The Yomiuri reports that an amendment to the FY 2010 defense budget may scotch existing plans to relocate our Futenma base on Okinawa:
A key U.S. congressional committee has added an amendment to the fiscal 2010 defense budget that would make it hard to realize an agreement reached by the Japanese and U.S. governments over the relocation of the U.S. Marine Corps’ Futenma Air Station in Ginowan, Okinawa Prefecture.
Japan and the United States have already agreed the facility will be relocated to the shoreline off Camp Schwab in Nago, in the prefecture.
The amendment says the U.S. defense secretary should not give its approval to the alternative facility as long as it fails to comply with minimum flight safety requirements.
The office of Rep. Neil Abercrombie, D-Hawaii, who proposed the amendment, told The Yomiuri Shimbun that the alternative facility under the current plan contravenes safety standards on the following points:
— The runways are too short.
— A school, Okinawa National College of Technology, is located nearby.
— There are obstacles, such as utility poles, along the flight path.
As a result, Abercrombie has stated that Camp Schwab is not an appropriate candidate for the alternative facility and that a new transfer location should be sought.
A Japanese government source said, “The content of this amendment suggests the transfer to the alternative facility agreed by Japan and the United States won’t be permitted.”
The relocation of the base has been a sticking point for years.
There’s been an ongoing story about 7-Eleven Japan and one of the downsides to its now-legendary distribution system for prepared food, and the Mainichi has a pretty comprehensive piece on its English site:
Seven-Eleven Japan Co. announced Tuesday that the company would help cover the costs of unsold food currently borne entirely by individual convenience stores, but franchises said the move was not enough.
The industry giant’s headquarters will cover 15 percent of the cost of unsold items such as sandwiches and bento boxed lunches at franchise stores beginning in July. The company is the first major convenience store chain to take on part of such costs.
“Franchises are worried about wasting food, but also that if they don’t order enough, they will run out of stock, causing trouble for their customers and hurting business,” said Seven-Eleven Japan President Ryuichi Isaka at a news conference Tuesday.

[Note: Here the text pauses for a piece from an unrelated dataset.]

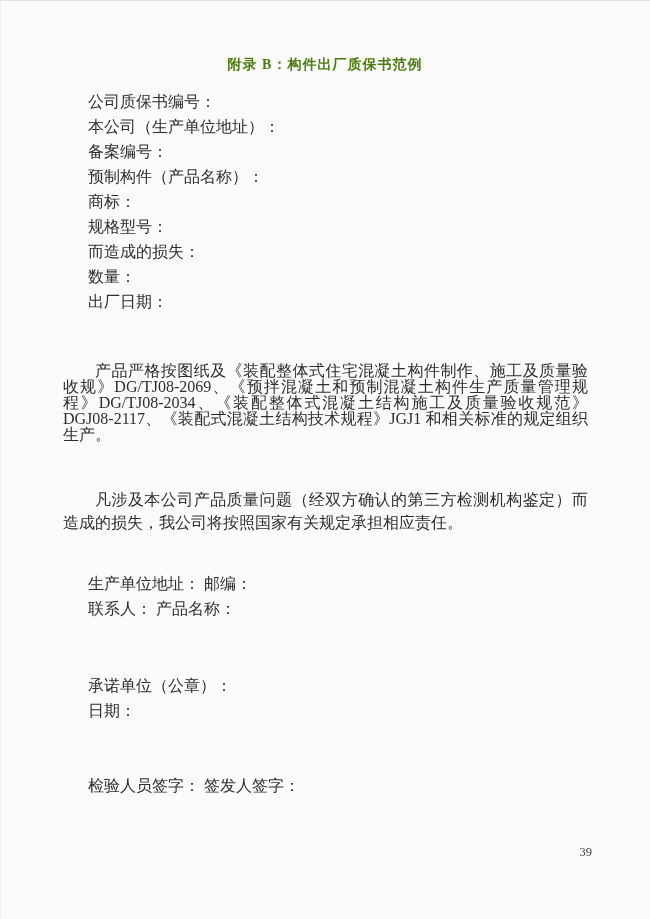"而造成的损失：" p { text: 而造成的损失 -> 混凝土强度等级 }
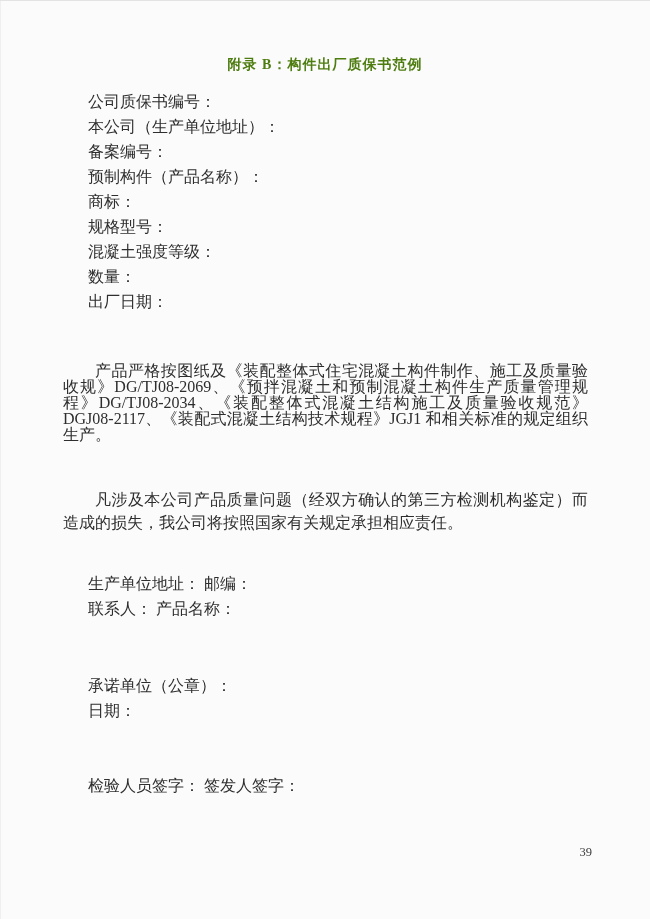"凡涉及本公司产品质量问题（经双方确认的第三方检测机构鉴定）而造成的损失，我公司将" .para-2 { line-height: 23px -> 28px; top: 488px -> 499px }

In the wake of the Seven-Eleven announcement, it appears possible the practice will spread to the entire industry, where shifting losses, and the responsibility for the disposal of large amounts of food, onto franchises is common. Perhaps the era of forcing major expenses onto franchises while the corporate headquarters racks up profits is nearing an end. However, as central support for franchises increases, differences in corporate strength between convenience store companies will likely widen.
In a standard franchise contract, judgment regarding orders of food items such as boxed lunches is left up to franchise owners and they also bear the total burden of losses from unsold items. However, stores that reduce orders run the risk of regularly selling out and leaving their shelves empty, dealing a blow to the business model convenience stores are based on.
One way to move unsold stock is to reduce prices, but Seven-Eleven Japan had a policy against discounting. However, the company was ordered to eliminate that policy Monday by the Japan Fair Trade Commission, which could spur Seven-Eleven franchises to begin reducing food item prices to avoid having leftovers and the losses they entail.
Like a lot of people in Tokyo, I worked within a five-minute walk of a good half-dozen convenience stores, and many of the 7-Eleven prepared-food offerings were, at least at first, markedly better than what you got from its competitors. (The nearby am-pm was horrible when I first started at my old company, though it cleaned up a lot, both literally and figuratively, several years ago.) They weren’t home or restaurant quality, but they were pretty much as good as train-station bento. There was a great deal written about 7-Eleven Japan some years ago during its ascendancy, largely because it was one of the few enterprises wowing Westerners after the fashion of the old Japan, Inc., era. But of course, you can’t predict inventory turnover perfectly, especially for something as whim-dependent as what people feel like eating for lunch once they pull up to the refrigerator case and have to pick something.
The Nikkei says that China is agreeing in principle to uphold the draft UNSC resolution on North Korea:
On 24 [June], the Chinese government opened individual meetings in Beijing with both U.S. and Japanese governments, and they were in accord on adopting the direction of upholding the sanction on the United Nations Security Council against North Korea, which had pushed brazenly forward with a second round of nuclear testing. It took the position of non-recognition of North Korea’s possession of nuclear capability and of applying concerted pressure, but it also stressed the importance of dialogue. On pulling together for cargo inspections of vessels entering or leaving North Korea, China is still cooler than Japan, the U.S., and South Korea; and it left unclear how far it would go along the path of “pressure.”